## Exercise details
Print the records verbatim from their first line through the line containing "Projetos #boraCodar da", with both of those lines included.

## Dataset entries
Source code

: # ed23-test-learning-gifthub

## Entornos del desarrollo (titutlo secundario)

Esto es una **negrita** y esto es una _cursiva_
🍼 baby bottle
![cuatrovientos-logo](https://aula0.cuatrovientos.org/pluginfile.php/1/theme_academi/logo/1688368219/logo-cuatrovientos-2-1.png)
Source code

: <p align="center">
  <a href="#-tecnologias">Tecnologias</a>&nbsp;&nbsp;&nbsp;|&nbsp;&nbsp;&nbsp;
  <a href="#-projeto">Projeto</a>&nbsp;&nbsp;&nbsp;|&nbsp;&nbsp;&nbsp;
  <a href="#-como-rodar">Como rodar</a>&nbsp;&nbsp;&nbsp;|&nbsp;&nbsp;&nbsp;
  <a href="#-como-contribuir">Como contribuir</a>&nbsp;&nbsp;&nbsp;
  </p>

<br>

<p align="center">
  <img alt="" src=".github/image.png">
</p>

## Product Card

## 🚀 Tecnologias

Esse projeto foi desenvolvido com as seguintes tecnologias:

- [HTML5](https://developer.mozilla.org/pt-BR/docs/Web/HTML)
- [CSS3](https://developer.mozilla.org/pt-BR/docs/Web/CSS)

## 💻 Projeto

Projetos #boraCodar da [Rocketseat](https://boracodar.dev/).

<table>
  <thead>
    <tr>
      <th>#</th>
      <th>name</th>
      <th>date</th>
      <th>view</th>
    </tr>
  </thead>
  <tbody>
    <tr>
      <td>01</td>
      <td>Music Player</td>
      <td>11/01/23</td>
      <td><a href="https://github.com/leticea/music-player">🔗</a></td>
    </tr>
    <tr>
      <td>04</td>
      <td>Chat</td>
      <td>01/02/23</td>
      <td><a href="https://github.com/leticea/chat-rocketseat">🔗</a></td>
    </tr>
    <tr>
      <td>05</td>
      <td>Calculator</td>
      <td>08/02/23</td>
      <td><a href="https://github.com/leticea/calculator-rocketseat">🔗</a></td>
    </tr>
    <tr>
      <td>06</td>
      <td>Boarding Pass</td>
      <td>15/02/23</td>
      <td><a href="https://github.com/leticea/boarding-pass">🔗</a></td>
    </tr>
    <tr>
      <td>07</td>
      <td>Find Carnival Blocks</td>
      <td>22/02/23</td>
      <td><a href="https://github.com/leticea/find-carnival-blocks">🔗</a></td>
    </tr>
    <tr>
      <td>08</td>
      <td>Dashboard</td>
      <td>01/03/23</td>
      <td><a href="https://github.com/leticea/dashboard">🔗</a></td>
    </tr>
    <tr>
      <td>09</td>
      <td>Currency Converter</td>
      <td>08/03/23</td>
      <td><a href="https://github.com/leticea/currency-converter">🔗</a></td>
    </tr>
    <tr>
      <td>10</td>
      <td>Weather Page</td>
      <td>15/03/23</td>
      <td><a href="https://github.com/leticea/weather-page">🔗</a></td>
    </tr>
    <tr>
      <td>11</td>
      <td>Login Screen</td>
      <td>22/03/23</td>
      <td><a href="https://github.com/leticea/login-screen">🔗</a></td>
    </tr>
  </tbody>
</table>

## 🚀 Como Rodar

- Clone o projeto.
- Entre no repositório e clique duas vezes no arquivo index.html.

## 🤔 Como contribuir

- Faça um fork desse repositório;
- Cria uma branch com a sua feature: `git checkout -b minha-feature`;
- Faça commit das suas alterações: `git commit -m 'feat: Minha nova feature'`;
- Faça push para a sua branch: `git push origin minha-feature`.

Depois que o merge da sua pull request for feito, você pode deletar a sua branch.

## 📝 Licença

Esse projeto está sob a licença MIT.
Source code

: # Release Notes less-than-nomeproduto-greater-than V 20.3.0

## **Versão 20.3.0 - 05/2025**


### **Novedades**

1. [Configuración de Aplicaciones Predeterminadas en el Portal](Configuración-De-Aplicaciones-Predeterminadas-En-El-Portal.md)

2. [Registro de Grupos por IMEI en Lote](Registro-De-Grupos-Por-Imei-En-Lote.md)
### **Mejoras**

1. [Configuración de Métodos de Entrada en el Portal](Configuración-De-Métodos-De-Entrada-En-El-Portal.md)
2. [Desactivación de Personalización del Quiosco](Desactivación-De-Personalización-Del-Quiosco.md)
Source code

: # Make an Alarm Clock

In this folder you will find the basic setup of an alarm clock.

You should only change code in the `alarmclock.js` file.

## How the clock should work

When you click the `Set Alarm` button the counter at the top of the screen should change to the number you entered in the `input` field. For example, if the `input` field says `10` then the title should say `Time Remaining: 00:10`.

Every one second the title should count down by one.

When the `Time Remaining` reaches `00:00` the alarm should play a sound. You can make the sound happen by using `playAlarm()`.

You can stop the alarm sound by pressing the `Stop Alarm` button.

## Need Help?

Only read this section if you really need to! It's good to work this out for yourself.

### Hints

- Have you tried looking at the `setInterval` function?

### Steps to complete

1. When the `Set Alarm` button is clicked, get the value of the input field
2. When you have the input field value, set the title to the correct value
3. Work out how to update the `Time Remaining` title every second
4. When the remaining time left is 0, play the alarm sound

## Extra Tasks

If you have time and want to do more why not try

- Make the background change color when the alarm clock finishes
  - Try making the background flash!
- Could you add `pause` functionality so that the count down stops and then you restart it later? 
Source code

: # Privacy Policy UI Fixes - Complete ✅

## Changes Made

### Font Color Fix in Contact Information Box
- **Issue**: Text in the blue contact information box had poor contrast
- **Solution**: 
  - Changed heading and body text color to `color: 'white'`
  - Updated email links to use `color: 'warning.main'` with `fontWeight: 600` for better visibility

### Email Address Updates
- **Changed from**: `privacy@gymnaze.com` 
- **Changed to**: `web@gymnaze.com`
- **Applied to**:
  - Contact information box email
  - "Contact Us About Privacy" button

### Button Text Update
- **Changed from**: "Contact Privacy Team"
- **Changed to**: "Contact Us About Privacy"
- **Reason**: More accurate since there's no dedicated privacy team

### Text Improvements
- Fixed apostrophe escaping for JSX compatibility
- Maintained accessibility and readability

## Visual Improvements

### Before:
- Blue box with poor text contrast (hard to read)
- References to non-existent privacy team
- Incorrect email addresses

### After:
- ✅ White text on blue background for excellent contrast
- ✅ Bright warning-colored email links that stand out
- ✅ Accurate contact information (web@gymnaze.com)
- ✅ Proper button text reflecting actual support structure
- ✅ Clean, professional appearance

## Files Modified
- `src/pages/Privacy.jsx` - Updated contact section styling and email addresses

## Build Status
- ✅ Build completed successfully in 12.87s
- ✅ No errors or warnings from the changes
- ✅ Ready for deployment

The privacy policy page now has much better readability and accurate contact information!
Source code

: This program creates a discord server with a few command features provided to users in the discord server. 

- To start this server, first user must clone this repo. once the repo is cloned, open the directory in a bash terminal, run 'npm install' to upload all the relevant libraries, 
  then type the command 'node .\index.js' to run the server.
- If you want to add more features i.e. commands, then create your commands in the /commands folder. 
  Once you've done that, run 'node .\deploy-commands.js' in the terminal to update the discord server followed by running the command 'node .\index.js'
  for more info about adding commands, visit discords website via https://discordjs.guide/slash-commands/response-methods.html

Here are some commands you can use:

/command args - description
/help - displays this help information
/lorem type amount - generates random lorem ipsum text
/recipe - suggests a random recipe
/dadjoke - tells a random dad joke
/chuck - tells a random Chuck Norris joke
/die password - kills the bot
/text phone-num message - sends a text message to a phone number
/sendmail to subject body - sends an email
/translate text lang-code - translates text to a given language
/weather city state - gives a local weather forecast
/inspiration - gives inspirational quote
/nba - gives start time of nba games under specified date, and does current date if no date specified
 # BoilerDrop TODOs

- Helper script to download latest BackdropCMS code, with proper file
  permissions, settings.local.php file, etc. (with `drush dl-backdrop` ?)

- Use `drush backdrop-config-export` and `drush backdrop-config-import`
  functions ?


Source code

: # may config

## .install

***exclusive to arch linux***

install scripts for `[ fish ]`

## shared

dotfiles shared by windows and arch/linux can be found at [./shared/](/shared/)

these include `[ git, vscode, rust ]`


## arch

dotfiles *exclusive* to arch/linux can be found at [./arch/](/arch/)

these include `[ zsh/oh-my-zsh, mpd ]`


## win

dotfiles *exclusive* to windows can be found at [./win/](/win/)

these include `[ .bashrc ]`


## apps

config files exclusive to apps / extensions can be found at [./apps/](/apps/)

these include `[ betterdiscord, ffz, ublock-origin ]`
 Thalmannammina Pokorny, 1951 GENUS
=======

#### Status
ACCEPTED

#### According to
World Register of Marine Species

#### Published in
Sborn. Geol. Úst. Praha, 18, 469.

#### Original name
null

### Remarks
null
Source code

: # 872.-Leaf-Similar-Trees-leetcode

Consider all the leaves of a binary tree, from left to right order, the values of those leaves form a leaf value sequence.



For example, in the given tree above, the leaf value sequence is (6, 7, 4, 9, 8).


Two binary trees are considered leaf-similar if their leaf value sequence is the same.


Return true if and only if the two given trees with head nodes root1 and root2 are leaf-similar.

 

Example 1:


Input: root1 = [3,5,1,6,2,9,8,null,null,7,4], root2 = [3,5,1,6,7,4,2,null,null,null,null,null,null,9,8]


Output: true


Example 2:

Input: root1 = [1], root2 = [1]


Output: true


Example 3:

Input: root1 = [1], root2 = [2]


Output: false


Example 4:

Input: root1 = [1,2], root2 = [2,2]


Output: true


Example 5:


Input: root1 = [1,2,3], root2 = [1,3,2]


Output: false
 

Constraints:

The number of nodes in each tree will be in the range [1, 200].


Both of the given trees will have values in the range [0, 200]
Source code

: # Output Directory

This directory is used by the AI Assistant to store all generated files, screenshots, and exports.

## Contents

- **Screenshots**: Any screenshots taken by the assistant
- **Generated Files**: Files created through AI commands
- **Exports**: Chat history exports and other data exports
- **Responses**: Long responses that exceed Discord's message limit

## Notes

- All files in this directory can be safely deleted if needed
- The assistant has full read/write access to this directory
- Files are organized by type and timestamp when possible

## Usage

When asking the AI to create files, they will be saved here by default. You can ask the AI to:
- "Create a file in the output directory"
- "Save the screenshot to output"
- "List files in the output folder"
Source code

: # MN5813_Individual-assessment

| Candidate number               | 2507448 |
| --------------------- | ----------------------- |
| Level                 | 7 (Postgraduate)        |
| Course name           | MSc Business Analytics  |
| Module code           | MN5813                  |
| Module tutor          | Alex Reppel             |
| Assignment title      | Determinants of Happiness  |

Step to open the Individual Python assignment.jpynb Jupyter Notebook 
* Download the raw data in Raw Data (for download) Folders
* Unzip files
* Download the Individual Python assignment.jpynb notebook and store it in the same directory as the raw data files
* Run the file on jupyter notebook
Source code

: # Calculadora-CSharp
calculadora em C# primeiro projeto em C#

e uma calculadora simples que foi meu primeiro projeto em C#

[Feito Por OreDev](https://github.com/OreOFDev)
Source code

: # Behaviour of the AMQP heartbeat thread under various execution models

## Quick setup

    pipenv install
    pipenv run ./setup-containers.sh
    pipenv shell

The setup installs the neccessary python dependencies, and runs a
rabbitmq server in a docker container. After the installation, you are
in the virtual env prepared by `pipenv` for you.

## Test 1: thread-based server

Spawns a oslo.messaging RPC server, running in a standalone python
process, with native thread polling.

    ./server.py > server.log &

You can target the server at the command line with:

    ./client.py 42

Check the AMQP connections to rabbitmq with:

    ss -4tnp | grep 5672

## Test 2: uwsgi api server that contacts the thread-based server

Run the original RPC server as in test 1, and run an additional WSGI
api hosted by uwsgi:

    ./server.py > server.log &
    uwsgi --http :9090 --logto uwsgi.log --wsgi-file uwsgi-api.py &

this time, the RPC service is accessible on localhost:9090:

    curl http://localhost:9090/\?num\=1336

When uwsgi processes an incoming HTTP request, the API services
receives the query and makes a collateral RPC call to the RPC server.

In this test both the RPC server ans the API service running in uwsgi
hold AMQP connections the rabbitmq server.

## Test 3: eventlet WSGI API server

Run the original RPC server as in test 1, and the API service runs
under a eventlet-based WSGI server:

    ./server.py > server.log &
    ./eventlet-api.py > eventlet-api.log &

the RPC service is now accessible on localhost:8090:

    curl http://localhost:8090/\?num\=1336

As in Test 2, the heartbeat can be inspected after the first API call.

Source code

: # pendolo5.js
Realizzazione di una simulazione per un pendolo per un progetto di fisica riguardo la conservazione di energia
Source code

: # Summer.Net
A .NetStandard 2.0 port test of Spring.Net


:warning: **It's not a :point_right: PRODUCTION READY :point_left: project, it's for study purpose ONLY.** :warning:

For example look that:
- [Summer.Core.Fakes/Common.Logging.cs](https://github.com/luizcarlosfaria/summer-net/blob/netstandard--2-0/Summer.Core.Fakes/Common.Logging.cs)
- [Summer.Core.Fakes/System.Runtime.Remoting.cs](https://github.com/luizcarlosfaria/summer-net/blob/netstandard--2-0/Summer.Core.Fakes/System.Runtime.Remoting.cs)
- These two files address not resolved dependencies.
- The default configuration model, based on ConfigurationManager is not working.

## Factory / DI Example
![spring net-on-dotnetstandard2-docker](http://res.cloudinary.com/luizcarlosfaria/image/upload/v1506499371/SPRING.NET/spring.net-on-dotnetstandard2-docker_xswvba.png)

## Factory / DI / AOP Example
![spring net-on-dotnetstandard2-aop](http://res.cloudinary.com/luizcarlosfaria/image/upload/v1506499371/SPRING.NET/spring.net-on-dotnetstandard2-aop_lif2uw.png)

## Answer to the exercise
Source code

: # ed23-test-learning-gifthub

## Entornos del desarrollo (titutlo secundario)

Esto es una **negrita** y esto es una _cursiva_
🍼 baby bottle
![cuatrovientos-logo](https://aula0.cuatrovientos.org/pluginfile.php/1/theme_academi/logo/1688368219/logo-cuatrovientos-2-1.png)
Source code

: <p align="center">
  <a href="#-tecnologias">Tecnologias</a>&nbsp;&nbsp;&nbsp;|&nbsp;&nbsp;&nbsp;
  <a href="#-projeto">Projeto</a>&nbsp;&nbsp;&nbsp;|&nbsp;&nbsp;&nbsp;
  <a href="#-como-rodar">Como rodar</a>&nbsp;&nbsp;&nbsp;|&nbsp;&nbsp;&nbsp;
  <a href="#-como-contribuir">Como contribuir</a>&nbsp;&nbsp;&nbsp;
  </p>

<br>

<p align="center">
  <img alt="" src=".github/image.png">
</p>

## Product Card

## 🚀 Tecnologias

Esse projeto foi desenvolvido com as seguintes tecnologias:

- [HTML5](https://developer.mozilla.org/pt-BR/docs/Web/HTML)
- [CSS3](https://developer.mozilla.org/pt-BR/docs/Web/CSS)

## 💻 Projeto

Projetos #boraCodar da [Rocketseat](https://boracodar.dev/).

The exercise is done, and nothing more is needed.